Court Opinion

ID: 7819770
Source: CourtListenerOpinion
Date Created: 2022-09-07 17:49:48.103046+00
Date Added: 2024-06-11T16:30:42.450840
License: Public Domain

George Rose Smith, Justice, dissenting. In State v. Ross, cited by the majority, we reversed the judgment because-the trial judge had affirmatively instructed the jury that a culpable misrepresentation can relate to future conduct if accompanied by a present intention not to perform the promise. We had no choice except to reverse, because, as we pointed out, it is the settled rule that one’s promise to do a future act which he does not actually mean to do is not a criminal false pretense. In Ross the trial judge gave the jury bad law, which was error. Here the judge merely refused to give the jury what would have been good law if the proof called for the instruction. Thus the question is: Was the instruction required by the evidence? It seems clear that it was not; so the instruction would have been abstract. Whether Dean made promises (a) in good faith or (b) with a fraudulent intent not to perform them was simply not an issue raised by the testimony.
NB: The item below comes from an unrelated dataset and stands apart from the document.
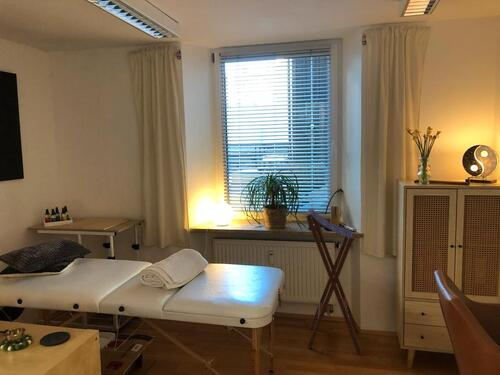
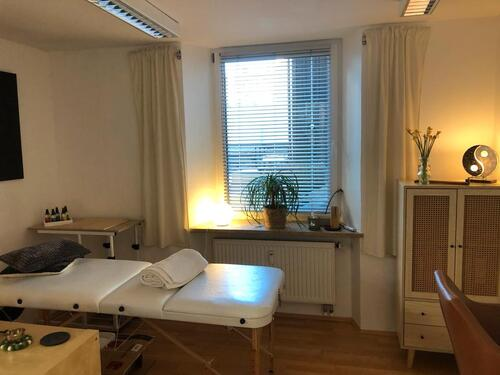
- stool [305,208,362,354]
Dean himself was the only person who knew his subjective intent, but he declined to testify. The issues of fact related only to what Dean actually did, not to what he thought. In fact, the appellant’s only contention in the trial court and here is that in the absence of the requested instruction the prosecutor could argue to the jury that a misrepresentation with no intent to perform would be a false pretense. But that is not the law. It is something new for us to require trial judges to instruct juries upon abstract principles of law so that the prosecutor will not argue a theory that is not the law. There are better preventives. If Dean’s lawyer feared such an argument he could have requested the court to instruct the prosecutor not to make it. He could have objected and asked for an admonition if the prosecution made such an argument. At the very least he could have made a record of such an improper argument. But none of those steps were taken. There is not one syllable in the record to suggest that the prosecutor was allowed to make the improper argument which Dean wanted to prevent. Thus the trial judge is being reversed for his failure to give an instruction having as its sole purpose the prevention of an improper argument; yet we do not have any reason to think that such an argument was made. This is not a question of presuming prejudice from error. It is simply a question of whether the appellant has met his burden of showing that an error occurred. It seems plain to me that he has not.